As Gillian points out, David's muttering acts as a kind of self-protection ritual to ward off the cloud of negativity implanted in his psyche early on by his father's violent outbursts and the obsessive, perfectionist demands he placed on his son's gifts. Throughout the book there are references to "the fog," David's term for the swirl of chaotic, rambling thoughts and painful recollections that prevented him for many years from developing his talent in the disciplined, structured way that a successful career as a concert pianist requires.
"The fog" first appeared in London in the summer of 1969, when, at age 22, after successfully performing his beloved "Rak 3" before an adoring audience at the Royal College of Music, David failed to follow his strong inclination to return home to Australia to nurture his talent in less-stressful surroundings. Instead, he remained in London, where, under the influence of intense competition at the school and problems with alcohol and medication to tamp down ever-present feelings of panic and fear, he suffered his first breakdown.
"After the Rak it all went chaos," he told Gillian. "It all went absolutely foggy and misty, foggy and misty."

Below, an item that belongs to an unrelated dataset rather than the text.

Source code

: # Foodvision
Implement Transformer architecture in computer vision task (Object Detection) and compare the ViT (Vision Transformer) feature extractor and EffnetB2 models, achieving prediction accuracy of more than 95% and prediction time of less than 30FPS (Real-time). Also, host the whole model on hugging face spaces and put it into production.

David's struggle to permanently dispel "the fog" continues, as does Gillian's push to see him gain the recognition she feels he missed as a result of being kept so firmly under his father's thumb when his career could have been taking off. Whether they will be successful depends on many variables, not the least of which is David's fragile temperament. Add to that the maw of the celebrity machine in which they are now caught as a result of Shine and the strenuous concert tour the couple is racing to complete, and you have enough material for a sequel to Love You to Bits and Pieces.